Bunların ne kadarı doğru bilinmez ama bebekten sonra evliliğin özellikle de cinsel yaşamın şekil değiştirdiği doğru. Neticede iki kişinin arasında giren üçüncü kişi çocuksa, eskisine yakın bir cinsel hayata kavuşmak yıllar alabiliyor. Konuyla ilgili Korto Psikoloji’den Psikolojik Danışman Yılmaz Erdal’a merak ettiklerimizi sorduk.
Çocuğun anne-babayla uyuması cinsel hayatı nasıl etkiliyor?
Hamilelik sırasında ve doğum sonrasında anne-babaların cinsel hayatlarında zorluklar yaşanabiliyor. Çocukla uyumaya devam etmek anne-babaların cinsel hayatını olumsuz yönde etkileyebiliyor.
Anne ve baba cinselliği yaşadığında çocuk çok küçük olsa da bunu anlar mı? Kaç yaşına kadar çocukla aynı odada cinsellik yaşanabiliyor?
Anne-babanın kendi özel alanlarında cinsellik yaşamaları daha uygun. Hem ebeveynlerin cinsel yaşamının kalitesi hem de çocuğun sağlığı açısından bu daha doğru.

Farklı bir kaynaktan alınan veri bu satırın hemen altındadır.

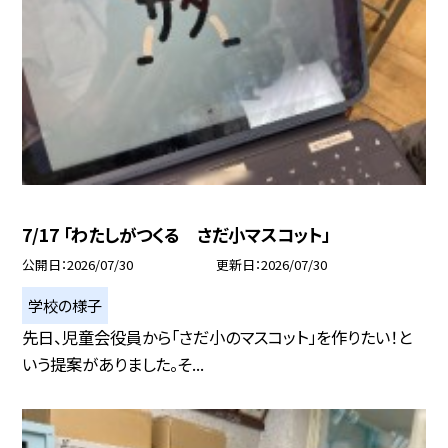
7/17 「わたしがつくる さだ小マスコット」
公開日
2026/07/30
更新日
2026/07/30
学校の様子
先日、児童会役員から「さだ小のマスコット」を作りたい！と
いう提案がありました。そ...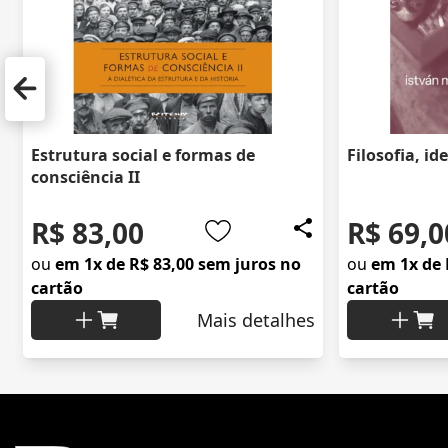
Estrutura social e formas de
Filosofia, id
consciência II
R$ 83,00
R$ 69,0
ou
em 1x de R$ 83,00 sem juros no
ou
em 1x de 
cartão
cartão
Mais detalhes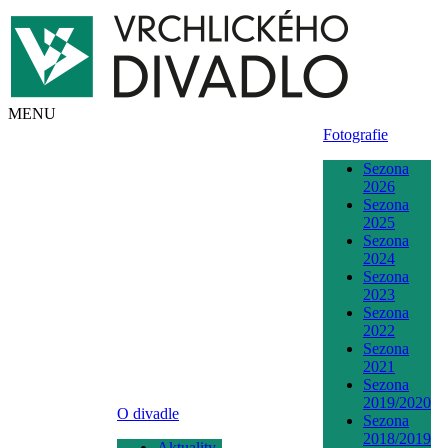
MENU
Fotografie
Sezona
2026
Sezona
2025
Sezona
2024
Sezona
2023
Sezona
2022
Sezona
2021
Sezona
2019/2020
O divadle
Sezona
2018/2019
Aktuality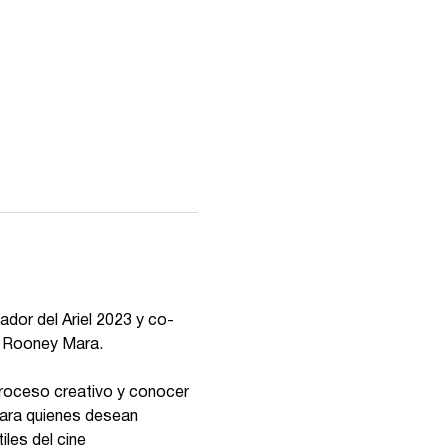
dor del Ariel 2023 y co-
r Rooney Mara.
proceso creativo y conocer 
para quienes desean 
les del cine 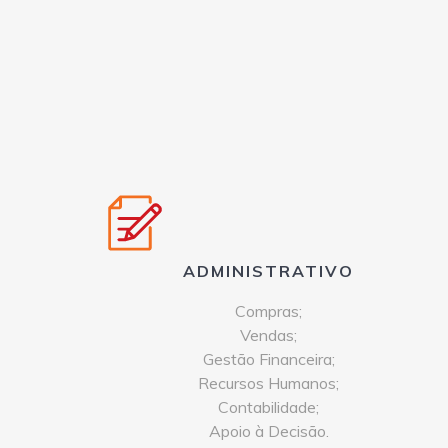
ADMINISTRATIVO
Compras;
Vendas;
Gestão Financeira;
Recursos Humanos;
Contabilidade;
Apoio à Decisão.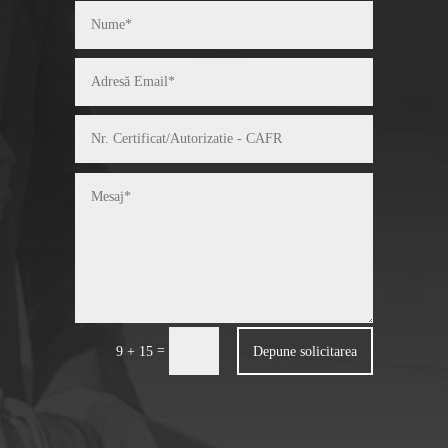
=
Depune solicitarea
9 + 15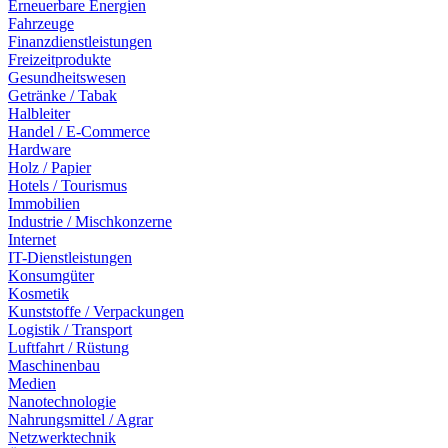
Erneuerbare Energien
Fahrzeuge
Finanzdienstleistungen
Freizeitprodukte
Gesundheitswesen
Getränke / Tabak
Halbleiter
Handel / E-Commerce
Hardware
Holz / Papier
Hotels / Tourismus
Immobilien
Industrie / Mischkonzerne
Internet
IT-Dienstleistungen
Konsumgüter
Kosmetik
Kunststoffe / Verpackungen
Logistik / Transport
Luftfahrt / Rüstung
Maschinenbau
Medien
Nanotechnologie
Nahrungsmittel / Agrar
Netzwerktechnik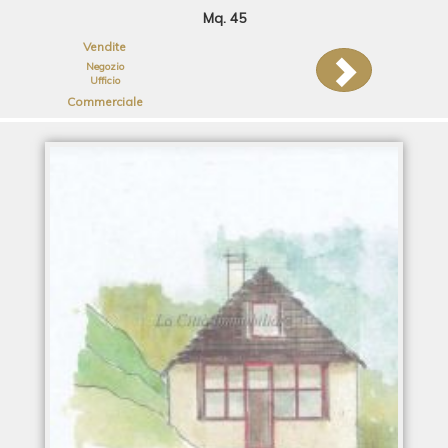
Mq. 45
Vendite
Negozio
Ufficio
Commerciale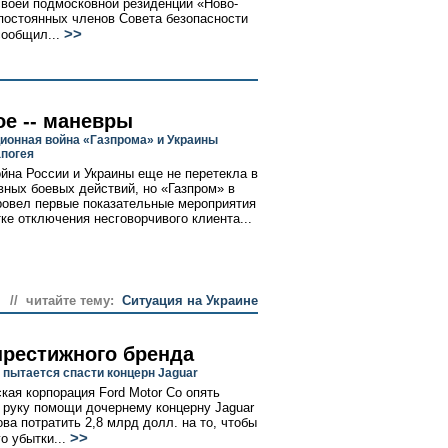
своей подмосковной резиденции «Ново-
постоянных членов Совета безопасности
>>
сообщил...
ое -- маневры
онная война «Газпрома» и Украины
апогея
ойна России и Украины еще не перетекла в
вных боевых действий, но «Газпром» в
ровел первые показательные мероприятия
тке отключения несговорчивого клиента...
// читайте тему:
Ситуация на Украине
престижного бренда
 пытается спасти концерн Jaguar
кая корпорация Ford Motor Co опять
 руку помощи дочернему концерну Jaguar
ова потратить 2,8 млрд долл. на то, чтобы
>>
о убытки...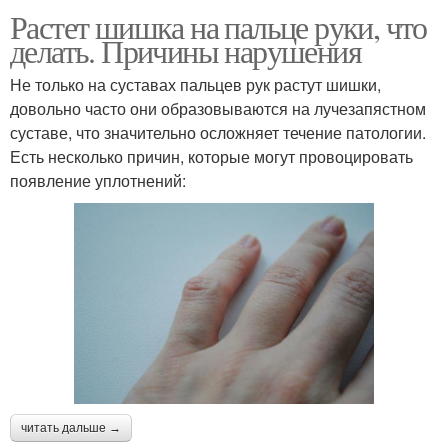
Растет шишка на пальце руки, что
делать. Причины нарушения
Не только на суставах пальцев рук растут шишки,
довольно часто они образовываются на лучезапястном
суставе, что значительно осложняет течение патологии.
Есть несколько причин, которые могут провоцировать
появление уплотнений:
читать дальше →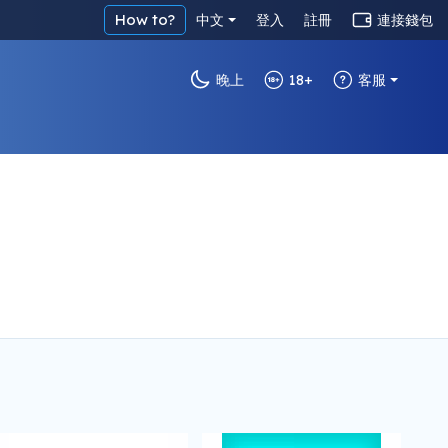
How to?
中文
登入
註冊
連接錢包
晚上
18+
客服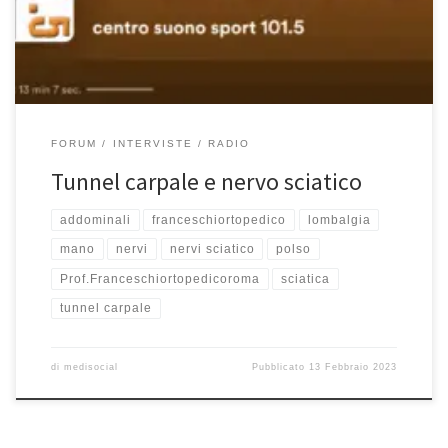
delle cure ma abbiamo anche accennato alla differenza tra
lombalgia e […]
FORUM
INTERVISTE
RADIO
Tunnel carpale e nervo sciatico
addominali
franceschiortopedico
lombalgia
mano
nervi
nervi sciatico
polso
Prof.Franceschiortopedicoroma
sciatica
tunnel carpale
di
medisocial
Pubblicato
13 Febbraio 2023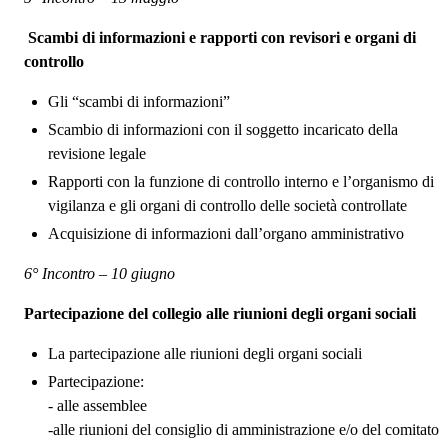
Scambi di informazioni e rapporti con revisori e organi di
controllo
Gli “scambi di informazioni”
Scambio di informazioni con il soggetto incaricato della
revisione legale
Rapporti con la funzione di controllo interno e l’organismo di
vigilanza e gli organi di controllo delle società controllate
Acquisizione di informazioni dall’organo amministrativo
6° Incontro – 10 giugno
Partecipazione del collegio alle riunioni degli organi sociali
La partecipazione alle riunioni degli organi sociali
Partecipazione:
- alle assemblee
-alle riunioni del consiglio di amministrazione e/o del comitato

Anne ve babayla uyuması kaç yaşına kadar doğru?
Öncelikle çocukla aynı yatakta uyumak ‘kötü’ bir durum değil. Ama çok geç yaşlara kadar sürekli olarak aynı yatakta veya odada uyumak çocuğun bazı becerilerinin gelişmesini engelleyebiliyor. Farklı kültürlerde farklı doğrular var. Yani bu konunun tek bir doğrusu yok.
Bizim kültürümüz açısından, çocuğun sürekli olarak anne ve babayla aynı yatakta veya aynı odada uyuma sürecinin 2-3 yaş aralığında sonlanması ideal.
Çocuğun düzenli olarak okula veya kreşe gitmeye başlamadan önce kendi başına güvenli bir şekilde uyumayı öğrenmesi bir yandan çocuğun bir yandan da anne ve babanın kendini iyi hissetmesini sağlıyor.
BİREY OLMASI GECİKİYOR
Odayı kaç yaşında ayırmak gerekiyor?
En geç 2-3 yaş aralığında yatağı, odayı bir sorun olmaktan çıkarıp, çocuğun huzurla, güvenle uyuyabildiği bir alana çevirebilmek gerekiyor. Oda ayırma süreci çocuk okula başladıktan sonraki bir döneme kalmamalı.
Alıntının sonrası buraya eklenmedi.